* [Exercise instructions]
Where an image appears, leave it out; otherwise repeat the data exactly.

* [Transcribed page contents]
====================

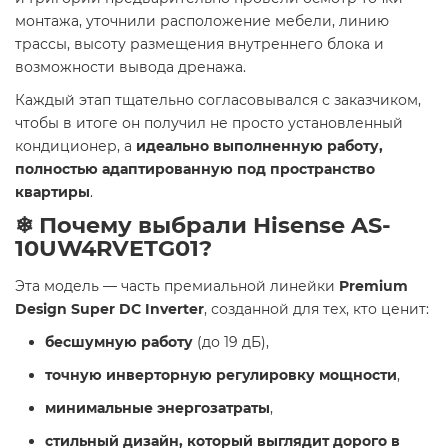
монтажа, уточнили расположение мебели, линию
трассы, высоту размещения внутреннего блока и
возможности вывода дренажа.
Каждый этап тщательно согласовывался с заказчиком,
чтобы в итоге он получил не просто установленный
кондиционер, а
идеально выполненную работу,
полностью адаптированную под пространство
квартиры
.
❄ Почему выбрали Hisense AS-
10UW4RVETG01?
Эта модель — часть премиальной линейки
Premium
Design Super DC Inverter
, созданной для тех, кто ценит:
бесшумную работу
(до 19 дБ),
точную инверторную регулировку мощности
,
минимальные энергозатраты
,
стильный дизайн, который выглядит дорого в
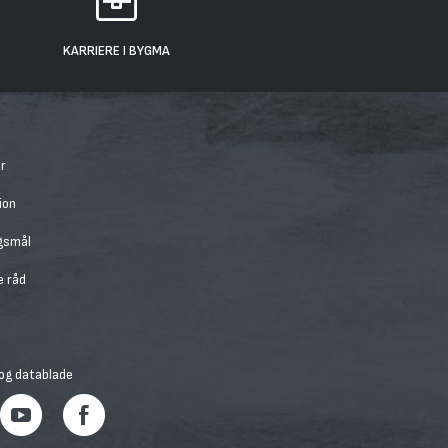
KARRIERE I BYGMA
r
ion
rgsmål
e råd
 og datablade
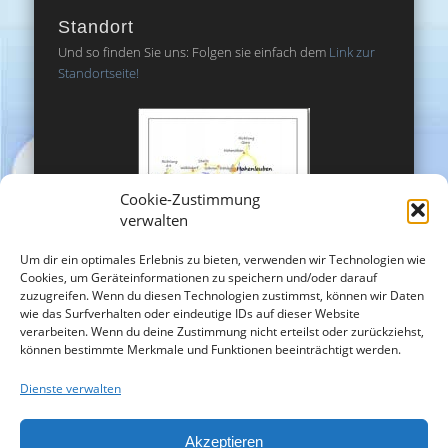
Standort
Und so finden Sie uns: Folgen sie einfach dem
Link zur
Standortseite!
Cookie-Zustimmung
verwalten
Um dir ein optimales Erlebnis zu bieten, verwenden wir Technologien wie
Cookies, um Geräteinformationen zu speichern und/oder darauf
zuzugreifen. Wenn du diesen Technologien zustimmst, können wir Daten
wie das Surfverhalten oder eindeutige IDs auf dieser Website
verarbeiten. Wenn du deine Zustimmung nicht erteilst oder zurückziehst,
können bestimmte Merkmale und Funktionen beeinträchtigt werden.
Dienste verwalten
Akzeptieren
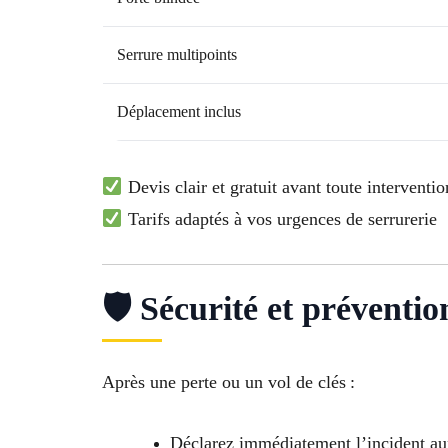
Serrure multipoints
Déplacement inclus
Devis clair et gratuit avant toute interventio
Tarifs adaptés à vos urgences de serrurerie
🛡 Sécurité et préventi
Après une perte ou un vol de clés :
Déclarez immédiatement l’incident aupr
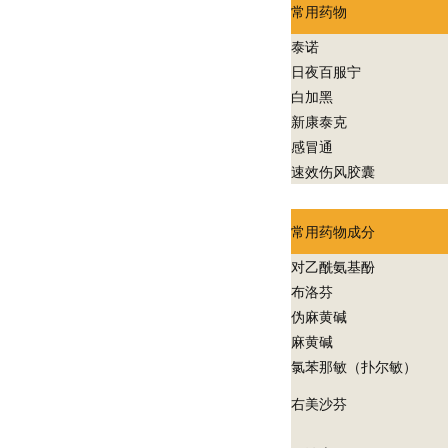
常用药物
泰诺
日夜百服宁
白加黑
新康泰克
感冒通
速效伤风胶囊
常用药物成分
对乙酰氨基酚
布洛芬
伪麻黄碱
麻黄碱
氯苯那敏（扑尔敏）
右美沙芬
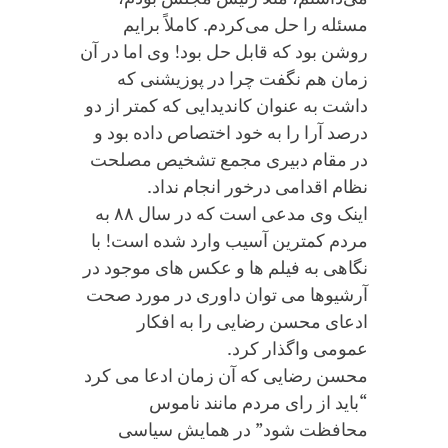
مسئله را حل می‌کردم. کاملاً برایم
روشن بود که قابل حل بود! وی اما در آن
زمان هم نگفت چرا در پوزیشنی که
داشت به عنوان کاندیدایی که کمتر از دو
درصد آرا را به خود اختصاص داده بود و
در مقام دبیری مجمع تشخیص مصلحت
نظام اقدامی درخور انجام نداد.
اینک وی مدعی است که در سال ۸۸ به
مردم کمترین آسیب وارد شده است! با
نگاهی به فیلم ها و عکس های موجود در
آرشیوها می توان داوری در مورد صحت
ادعای محسن رضایی را به افکار
عمومی واگذار کرد.
محسن رضایی که آن زمان ادعا می کرد
“باید از رای مردم مانند ناموس
محافظت شود” در همایش سیاسی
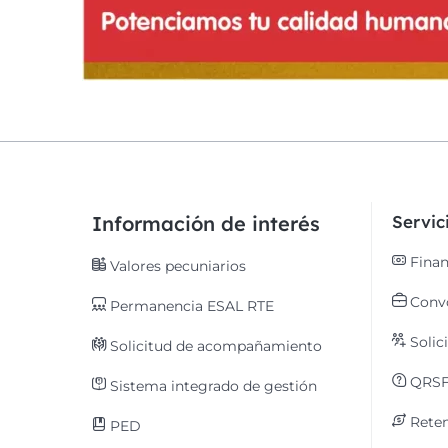
Información de interés
Servi
Finan
Valores pecuniarios
Convo
Permanencia ESAL RTE
Solic
Solicitud de acompañamiento
QRS
Sistema integrado de gestión
Reten
PED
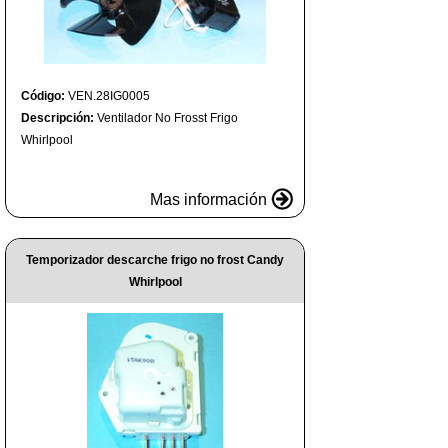
Código:
VEN.28IG0005
Descripción:
Ventilador No Frosst Frigo
Whirlpool
Mas información
Temporizador descarche frigo no frost Candy
Whirlpool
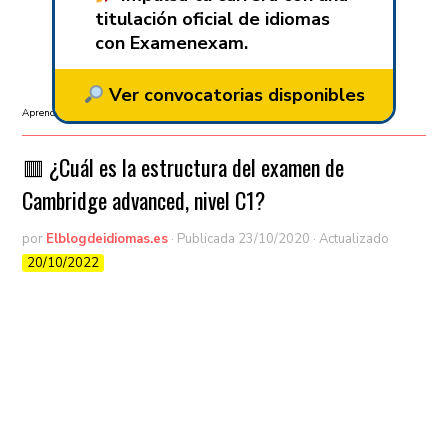
titulación oficial de idiomas
con Examenexam.
Ver convocatorias disponibles
Aprender inglés
/
C1
/
Cambridge
🟥 ¿Cuál es la estructura del examen de
Cambridge advanced, nivel C1?
por
Elblogdeidiomas.es
· Publicada
23/10/2020
· Actualizado
20/10/2022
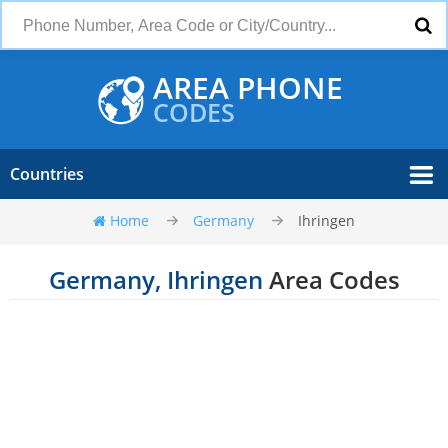
AREA PHONE
CODES
Countries
Home
Germany
Ihringen
Germany, Ihringen
Area Codes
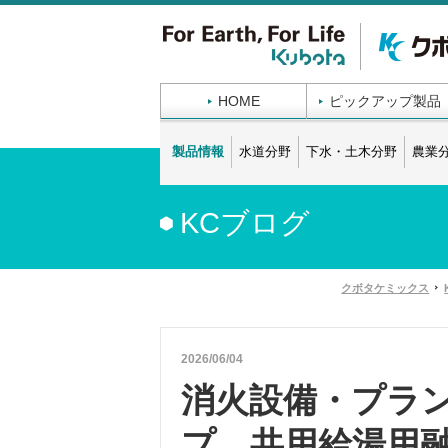
HOME
ピックアップ製品
製品情報
水道分野
下水・土木分野
農業
KCブログ
クボタケミックス
2026/06/04
消火設備・プラ
プ、共用給湯用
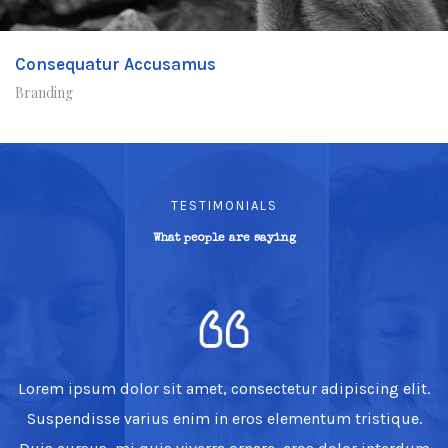
Consequatur Accusamus
Branding
TESTIMONIALS
What people are saying
Lorem ipsum dolor sit amet, consectetur adipiscing elit.
Suspendisse varius enim in eros elementum tristique.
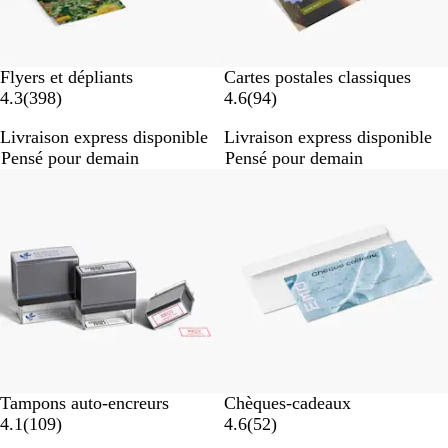
Flyers et dépliants
Cartes postales classiques
a
a
4.3
(
398
)
4.6
(
94
)
v
v
Livraison express disponible
Livraison express disponible
i
i
Pensé pour demain
Pensé pour demain
s
s
Best-seller
Best-seller
Tampons auto-encreurs
Chèques-cadeaux
a
a
4.1
(
109
)
4.6
(
52
)
v
v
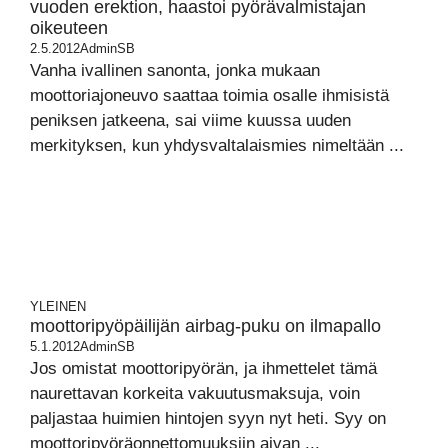
vuoden erektion, haastoi pyörävalmistajan
oikeuteen
2.5.2012
AdminSB
Vanha ivallinen sanonta, jonka mukaan
moottoriajoneuvo saattaa toimia osalle ihmisistä
peniksen jatkeena, sai viime kuussa uuden
merkityksen, kun yhdysvaltalaismies nimeltään ...
YLEINEN
moottoripyöpäilijän airbag-puku on ilmapallo
5.1.2012
AdminSB
Jos omistat moottoripyörän, ja ihmettelet tämä
naurettavan korkeita vakuutusmaksuja, voin
paljastaa huimien hintojen syyn nyt heti. Syy on
moottoripyöräonnettomuuksiin aivan ...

====================

* [Final answer]
монтажа, уточнили расположение мебели, линию
трассы, высоту размещения внутреннего блока и
возможности вывода дренажа.
Каждый этап тщательно согласовывался с заказчиком,
чтобы в итоге он получил не просто установленный
кондиционер, а
идеально выполненную работу,
полностью адаптированную под пространство
квартиры
.
❄ Почему выбрали Hisense AS-
10UW4RVETG01?
Эта модель — часть премиальной линейки
Premium
Design Super DC Inverter
, созданной для тех, кто ценит:
бесшумную работу
(до 19 дБ),
точную инверторную регулировку мощности
,
минимальные энергозатраты
,
стильный дизайн, который выглядит дорого в
KARRIERE I BYGMA
r
ion
rgsmål
e råd
 og datablade
Standort
Und so finden Sie uns: Folgen sie einfach dem
Link zur
Standortseite!
Cookie-Zustimmung
verwalten
Um dir ein optimales Erlebnis zu bieten, verwenden wir Technologien wie
Cookies, um Geräteinformationen zu speichern und/oder darauf
zuzugreifen. Wenn du diesen Technologien zustimmst, können wir Daten
wie das Surfverhalten oder eindeutige IDs auf dieser Website
verarbeiten. Wenn du deine Zustimmung nicht erteilst oder zurückziehst,
können bestimmte Merkmale und Funktionen beeinträchtigt werden.
Dienste verwalten
Akzeptieren
Serrure multipoints
Déplacement inclus
Devis clair et gratuit avant toute interventio
Tarifs adaptés à vos urgences de serrurerie
🛡 Sécurité et préventi
Après une perte ou un vol de clés :
Déclarez immédiatement l’incident aupr
常用药物
泰诺
日夜百服宁
白加黑
新康泰克
感冒通
速效伤风胶囊
常用药物成分
对乙酰氨基酚
布洛芬
伪麻黄碱
麻黄碱
氯苯那敏（扑尔敏）
右美沙芬
مسئله را حل می‌کردم. کاملاً برایم
روشن بود که قابل حل بود! وی اما در آن
زمان هم نگفت چرا در پوزیشنی که
داشت به عنوان کاندیدایی که کمتر از دو
درصد آرا را به خود اختصاص داده بود و
در مقام دبیری مجمع تشخیص مصلحت
نظام اقدامی درخور انجام نداد.
اینک وی مدعی است که در سال ۸۸ به
مردم کمترین آسیب وارد شده است! با
نگاهی به فیلم ها و عکس های موجود در
آرشیوها می توان داوری در مورد صحت
ادعای محسن رضایی را به افکار
عمومی واگذار کرد.
محسن رضایی که آن زمان ادعا می کرد
“باید از رای مردم مانند ناموس
محافظت شود” در همایش سیاسی
Información de interés
Servi
Finan
Valores pecuniarios
Convo
Permanencia ESAL RTE
Solic
Solicitud de acompañamiento
QRS
Sistema integrado de gestión
Reten
PED
Código:
VEN.28IG0005
Descripción:
Ventilador No Frosst Frigo
Whirlpool
Mas información
Temporizador descarche frigo no frost Candy
Whirlpool
titulación oficial de idiomas
con Examenexam.
Ver convocatorias disponibles
Aprender inglés
/
C1
/
Cambridge
🟥 ¿Cuál es la estructura del examen de
Cambridge advanced, nivel C1?
por
Elblogdeidiomas.es
· Publicada
23/10/2020
· Actualizado
20/10/2022
AREA PHONE
CODES
Countries
Home
Germany
Ihringen
Germany, Ihringen
Area Codes
HOME
ピックアップ製品
製品情報
水道分野
下水・土木分野
農業
KCブログ
クボタケミックス
2026/06/04
消火設備・プラ
プ、共用給湯用
Consequatur Accusamus
Branding
TESTIMONIALS
What people are saying
Lorem ipsum dolor sit amet, consectetur adipiscing elit.
Suspendisse varius enim in eros elementum tristique.
Flyers et dépliants
Cartes postales classiques
a
a
4.3
(
398
)
4.6
(
94
)
v
v
Livraison express disponible
Livraison express disponible
i
i
Pensé pour demain
Pensé pour demain
s
s
Best-seller
Best-seller
Tampons auto-encreurs
Chèques-cadeaux
a
a
4.1
(
109
)
4.6
(
52
)
v
v
vuoden erektion, haastoi pyörävalmistajan
oikeuteen
2.5.2012
AdminSB
Vanha ivallinen sanonta, jonka mukaan
moottoriajoneuvo saattaa toimia osalle ihmisistä
peniksen jatkeena, sai viime kuussa uuden
merkityksen, kun yhdysvaltalaismies nimeltään ...
YLEINEN
moottoripyöpäilijän airbag-puku on ilmapallo
5.1.2012
AdminSB
Jos omistat moottoripyörän, ja ihmettelet tämä
naurettavan korkeita vakuutusmaksuja, voin
paljastaa huimien hintojen syyn nyt heti. Syy on
moottoripyöräonnettomuuksiin aivan ...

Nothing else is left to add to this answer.